**Task to complete:** In the listing below, find every line containing "filière" and copy it out.

**The input:**
· · · · ·

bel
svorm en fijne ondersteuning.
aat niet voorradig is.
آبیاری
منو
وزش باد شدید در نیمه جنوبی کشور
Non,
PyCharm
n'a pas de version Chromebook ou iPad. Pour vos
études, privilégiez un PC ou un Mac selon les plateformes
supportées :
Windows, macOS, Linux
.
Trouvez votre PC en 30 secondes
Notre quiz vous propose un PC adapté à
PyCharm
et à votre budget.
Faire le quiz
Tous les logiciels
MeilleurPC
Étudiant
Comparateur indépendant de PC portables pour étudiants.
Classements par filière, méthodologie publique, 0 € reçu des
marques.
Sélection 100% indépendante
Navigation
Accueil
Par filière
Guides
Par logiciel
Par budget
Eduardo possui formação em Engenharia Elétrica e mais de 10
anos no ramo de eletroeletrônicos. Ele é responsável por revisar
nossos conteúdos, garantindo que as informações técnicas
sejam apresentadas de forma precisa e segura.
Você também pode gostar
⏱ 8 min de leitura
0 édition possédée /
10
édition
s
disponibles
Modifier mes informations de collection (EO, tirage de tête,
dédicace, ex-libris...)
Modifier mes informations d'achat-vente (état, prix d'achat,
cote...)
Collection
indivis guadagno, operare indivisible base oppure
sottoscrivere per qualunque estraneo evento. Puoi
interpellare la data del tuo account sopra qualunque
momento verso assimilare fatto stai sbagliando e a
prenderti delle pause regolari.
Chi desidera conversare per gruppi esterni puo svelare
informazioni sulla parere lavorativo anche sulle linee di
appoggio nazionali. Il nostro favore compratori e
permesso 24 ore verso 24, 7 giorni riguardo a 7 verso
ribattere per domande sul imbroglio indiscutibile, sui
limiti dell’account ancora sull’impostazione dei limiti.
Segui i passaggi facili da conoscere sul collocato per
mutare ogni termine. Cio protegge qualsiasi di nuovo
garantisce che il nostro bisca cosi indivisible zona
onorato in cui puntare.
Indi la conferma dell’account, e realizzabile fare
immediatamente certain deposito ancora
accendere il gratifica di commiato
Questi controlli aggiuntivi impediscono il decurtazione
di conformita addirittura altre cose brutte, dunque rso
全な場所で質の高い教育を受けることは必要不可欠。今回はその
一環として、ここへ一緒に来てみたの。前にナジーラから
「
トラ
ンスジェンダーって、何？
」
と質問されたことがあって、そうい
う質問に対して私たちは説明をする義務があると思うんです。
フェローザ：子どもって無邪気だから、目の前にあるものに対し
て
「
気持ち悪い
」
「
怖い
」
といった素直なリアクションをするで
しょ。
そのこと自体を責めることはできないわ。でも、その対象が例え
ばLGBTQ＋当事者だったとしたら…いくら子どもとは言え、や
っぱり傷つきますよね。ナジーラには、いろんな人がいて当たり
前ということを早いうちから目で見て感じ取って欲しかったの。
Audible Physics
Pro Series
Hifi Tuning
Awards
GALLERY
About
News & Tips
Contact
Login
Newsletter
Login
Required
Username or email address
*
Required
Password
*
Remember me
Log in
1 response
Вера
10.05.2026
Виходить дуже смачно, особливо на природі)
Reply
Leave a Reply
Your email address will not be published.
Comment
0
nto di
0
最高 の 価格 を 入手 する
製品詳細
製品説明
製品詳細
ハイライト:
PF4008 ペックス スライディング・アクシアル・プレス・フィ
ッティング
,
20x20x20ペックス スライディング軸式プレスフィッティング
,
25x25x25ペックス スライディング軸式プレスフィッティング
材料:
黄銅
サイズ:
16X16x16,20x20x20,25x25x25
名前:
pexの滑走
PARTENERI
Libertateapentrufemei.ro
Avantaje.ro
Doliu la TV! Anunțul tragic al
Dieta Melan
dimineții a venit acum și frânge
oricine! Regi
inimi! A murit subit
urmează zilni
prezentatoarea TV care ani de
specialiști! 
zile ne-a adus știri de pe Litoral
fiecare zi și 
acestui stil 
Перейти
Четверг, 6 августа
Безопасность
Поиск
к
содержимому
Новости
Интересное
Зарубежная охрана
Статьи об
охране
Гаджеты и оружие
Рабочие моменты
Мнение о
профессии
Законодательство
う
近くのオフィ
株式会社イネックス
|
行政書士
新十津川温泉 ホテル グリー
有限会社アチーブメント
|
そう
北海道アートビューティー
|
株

· · · · ·

**Your response:**
Classements par filière, méthodologie publique, 0 € reçu des
Par filière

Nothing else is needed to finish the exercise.